A sophisticated search engine that provides semantic search capabilities over academic papers, combining the power of Latent Semantic Indexing (LSI) with modern BERT-based neural language models to address synonymy and polysemy challenges in scholarly literature retrieval.

Latent Semantic Index SearchEngine

This search engine implements a hybrid two-stage architecture that combines field-weighted Latent Semantic Indexing (LSI) with BERT-based neural language models.

  • Stage 1 (Document Processing) uses field-weighted LSI enhanced with KeyBERT keyword extraction for efficient candidate selection, applying higher weights to:

    • Keywords (3.0x),

    • document titles (3.0x) and

    • abstracts (1.5x)

> **Given entries**:
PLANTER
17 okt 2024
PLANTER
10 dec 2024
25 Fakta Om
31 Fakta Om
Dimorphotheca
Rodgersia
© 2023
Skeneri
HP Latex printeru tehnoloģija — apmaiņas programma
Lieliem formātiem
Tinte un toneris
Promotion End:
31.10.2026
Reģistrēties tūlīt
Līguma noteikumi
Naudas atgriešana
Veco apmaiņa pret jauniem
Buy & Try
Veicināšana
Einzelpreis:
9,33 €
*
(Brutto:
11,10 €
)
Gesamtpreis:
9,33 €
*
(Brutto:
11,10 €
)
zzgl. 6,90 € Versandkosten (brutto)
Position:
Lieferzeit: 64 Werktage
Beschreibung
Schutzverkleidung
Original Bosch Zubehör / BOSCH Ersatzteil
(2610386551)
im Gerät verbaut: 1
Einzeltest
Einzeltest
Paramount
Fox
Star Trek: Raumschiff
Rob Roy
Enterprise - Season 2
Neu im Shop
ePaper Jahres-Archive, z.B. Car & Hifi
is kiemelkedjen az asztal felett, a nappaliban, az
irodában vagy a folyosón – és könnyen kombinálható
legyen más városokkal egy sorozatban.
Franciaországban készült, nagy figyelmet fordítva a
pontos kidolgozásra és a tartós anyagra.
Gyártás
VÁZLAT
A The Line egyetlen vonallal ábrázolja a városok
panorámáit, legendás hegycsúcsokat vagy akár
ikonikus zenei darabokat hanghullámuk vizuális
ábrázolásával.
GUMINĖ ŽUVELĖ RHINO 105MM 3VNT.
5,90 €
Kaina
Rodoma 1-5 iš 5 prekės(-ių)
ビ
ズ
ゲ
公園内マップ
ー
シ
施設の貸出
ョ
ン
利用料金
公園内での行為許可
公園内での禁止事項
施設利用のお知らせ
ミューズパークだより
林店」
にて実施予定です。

> **Problem statement**: Return the part of the text about the Latent Semantic Index search engine that opens with the words containing "This search engine" and closes with "neural language models.", copied exactly.

> **Solution to this exercise**:
This search engine implements a hybrid two-stage architecture that combines field-weighted Latent Semantic Indexing (LSI) with BERT-based neural language models.